Some of the generated PMML were successfully transpiled, however some of them were failed.

Looks like "standalone models" are transpiled successfully, while a "model plus set expression combinations" (the model uses an external DerivedField element for encoding a categorical value into a numeric value) fail.

The JPMML-Transpiler testing suite (inside /pmml-transpiler/src/test/resources does not seem to cover the latter scenario.

.. however it was PMML 4.3, while the rest were 4.4

The evaluation and transpilation of PMML documents is schema version agnostic.

What matters is whether the PMML document contains a DerivedField element, which uses any of isIn or isNotIn built-in functions: https://dmg.org/pmml/v4-4-1/BuiltinFunctions.html#boolean5

denmase commented 1 year ago

Hi Villu,

Thanks for swift reply and for looking into it. I can confirm your explanation, as I compared successful vs failed transpilation, the difference is indeed on the existence of SimpleSetPredicate which uses booleanOperator. Something like:

<SimpleSetPredicate field="Occupation" booleanOperator="isIn">
    <Array type="string">Clerical Executive Home Military Professional Protective Sales Support</Array>
</SimpleSetPredicate>
vruusmann commented 1 year ago

the difference is indeed on the existence of SimpleSetPredicate which uses booleanOperator.

The SimpleSetPredicate@booleanOperator="isIn" construct ("predicate") should be fine, because it is covered by tests: https://github.com/jpmml/jpmml-transpiler/blob/1.3.0/pmml-transpiler/src/test/resources/pmml/LightGBMAuditNA.pmml#L222-L224

The problem is expected to happen with Apply@function="isIn" and Apply@function="isNotIn" constructs ("expressions").

denmase commented 1 year ago

Hi Villu,

I don't see any occurrence of Apply in the failed PMML. You are right though, the PMML file you mentioned is indeed transpiled successfully, although it has SimpleSetPredicate@booleanOperator="isIn" in it.

vruusmann commented 1 year ago

I don't see any occurrence of Apply in the failed PMML.

That is strange.

Anyway, the culprit is the Array element, which is typically found inside Apply and SimpleSetPredicate wrapper elements. Since the latter is covered by integration tests, I was assuming it must be the former that is a "marker" to look for in PMML documents.

-.-.-

▶ Directions
According to the thread on PMML transpilation above, why should the SimpleSetPredicate@booleanOperator="isIn" construct be fine? Answer in one to three sentences.

▶ Supplied material
-.-.-

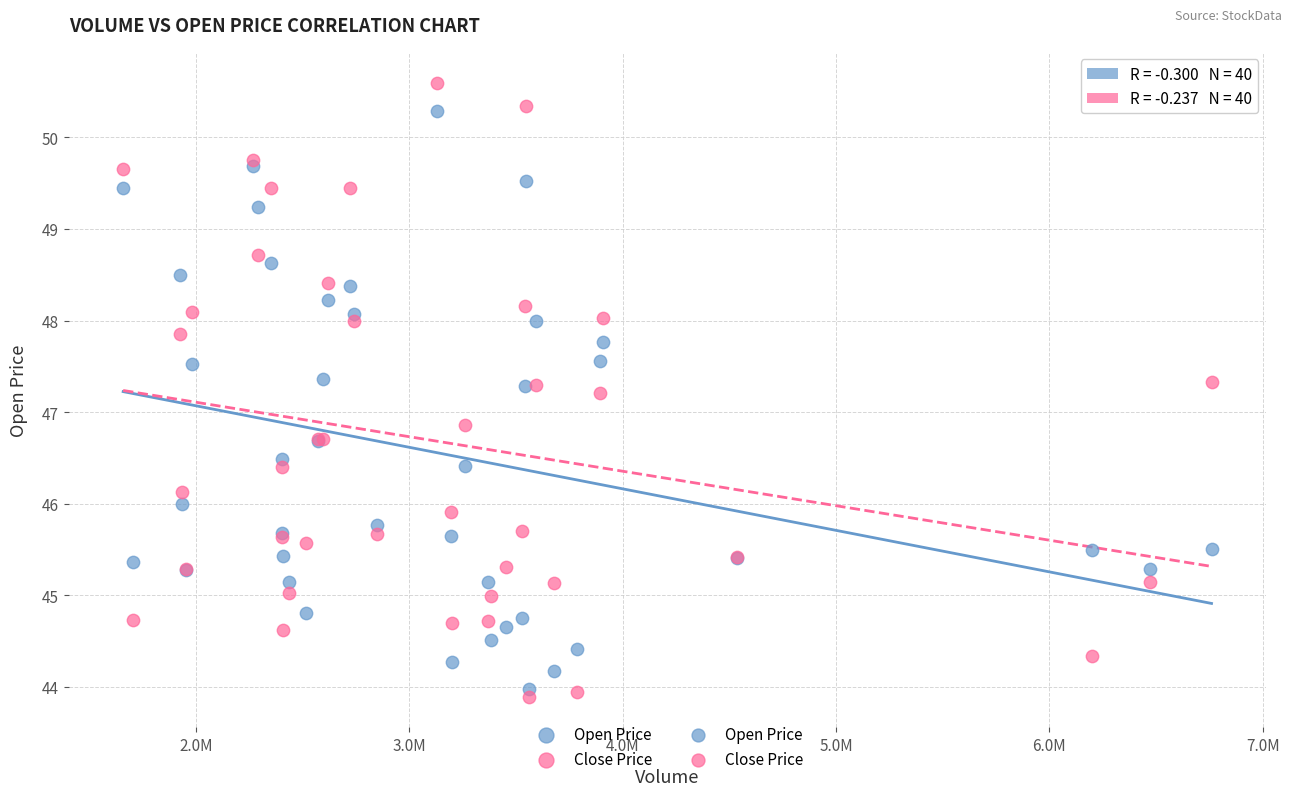

Which series contains the highest Y value?

Close Price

-.-.-

▶ Solution to the problem
It should be fine because the JPMML-Transpiler tests already cover it, in the test file LightGBMAuditNA.pmml. That file transpiles successfully even though it contains SimpleSetPredicate@booleanOperator="isIn".